[LISTED RECORDS — start]

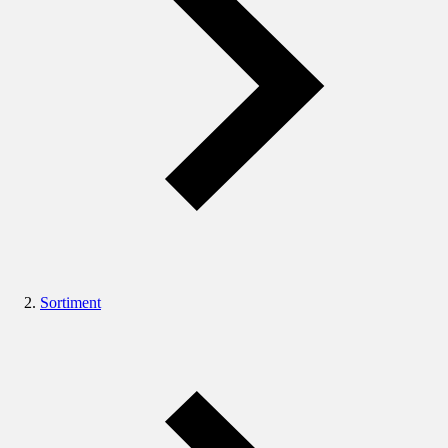
Sortiment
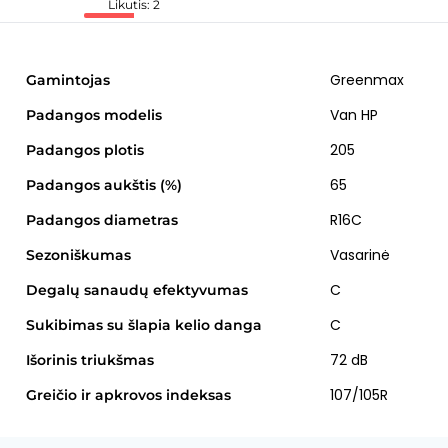
Likutis: 2
Greenmax
Gamintojas
Van HP
Padangos modelis
205
Padangos plotis
65
Padangos aukštis (%)
R16C
Padangos diametras
Vasarinė
Sezoniškumas
C
Degalų sanaudų efektyvumas
C
Sukibimas su šlapia kelio danga
72 dB
Išorinis triukšmas
107/105R
Greičio ir apkrovos indeksas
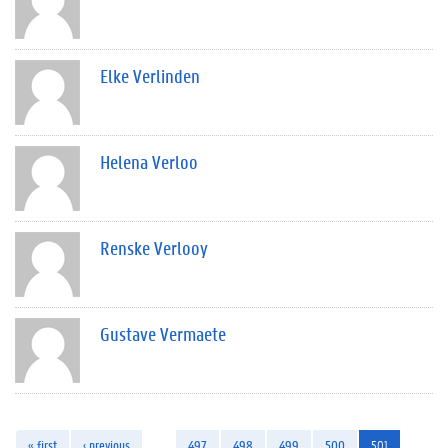
Elke Verlinden
Helena Verloo
Renske Verlooy
Gustave Vermaete
« first
‹ previous
…
497
498
499
500
501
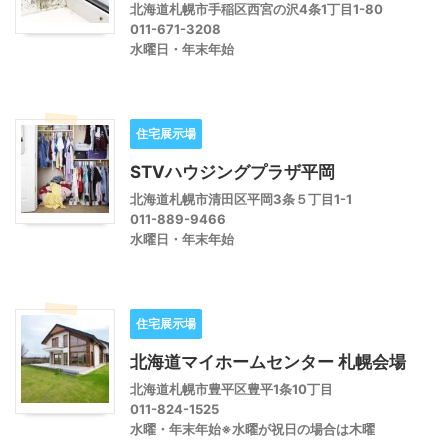
北海道札幌市手稲区西宮の沢4条1丁目1-80
011-671-3208
水曜日・年末年始
住宅展示場
STVハウジングプラザ平岡
北海道札幌市清田区平岡3条５丁目1-1
011-889-9466
水曜日・年末年始
住宅展示場
北海道マイホームセンター 札幌会場
北海道札幌市豊平区豊平1条10丁目
011-824-1525
水曜・年末年始※水曜が祝日の場合は木曜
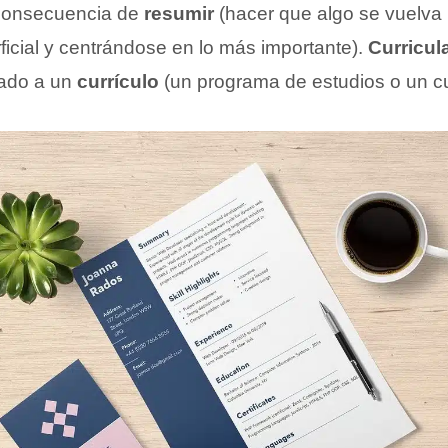
consecuencia de
resumir
(hacer que algo se vuelva
ficial y centrándose en lo más importante).
Curricul
lado a un
currículo
(un programa de estudios o un cu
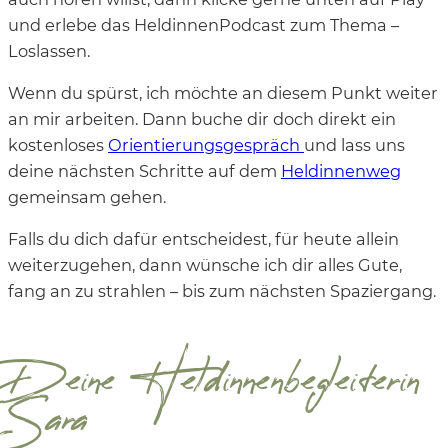
und erlebe das HeldinnenPodcast zum Thema –
Loslassen.
Wenn du spürst, ich möchte an diesem Punkt weiter
an mir arbeiten. Dann buche dir doch direkt ein
kostenloses
Orientierungsgespräch
und lass uns
deine nächsten Schritte auf dem
Heldinnenweg
gemeinsam gehen.
Falls du dich dafür entscheidest, für heute allein
weiterzugehen, dann wünsche ich dir alles Gute,
fang an zu strahlen – bis zum nächsten Spaziergang.
Deine Heldinnenbegleiterin
Sara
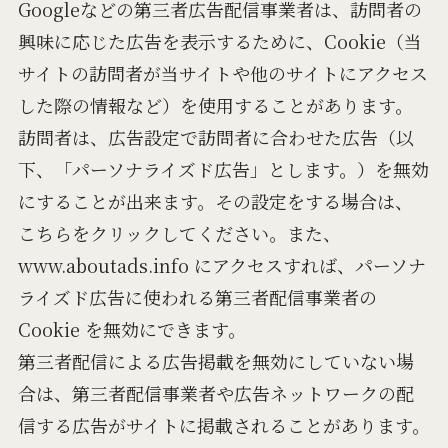
Googleなどの第三者広告配信事業者は、訪問者の
興味に応じた広告を表示するために、Cookie（当
サイトの訪問者が当サイトや他のサイトにアクセス
した際の情報など）を使用することがあります。
訪問者は、広告設定で訪問者に合わせた広告（以
下、「パーソナライズド広告」とします。）を無効
にすることが出来ます。その設定をする場合は、
こちらをクリックしてください。また、
www.aboutads.info にアクセスすれば、パーソナ
ライズド広告に使われる第三者配信事業者の
Cookie を無効にできます。
第三者配信による広告掲載を無効にしていない場
合は、第三者配信事業者や広告ネットワークの配
信する広告がサイトに掲載されることがあります。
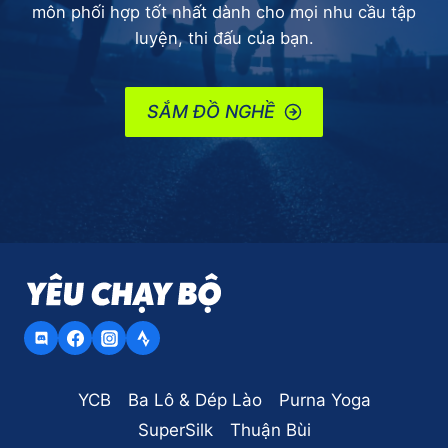
môn phối hợp tốt nhất dành cho mọi nhu cầu tập
luyện, thi đấu của bạn.
SẮM ĐỒ NGHỀ
YCB
Ba Lô & Dép Lào
Purna Yoga
SuperSilk
Thuận Bùi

[LISTED RECORDS — finish]

**TRY IT**
Return each line from the entries above that includes "Padangos".

**EXERCISE ANSWER**
Padangos modelis
Padangos plotis
Padangos aukštis (%)
Padangos diametras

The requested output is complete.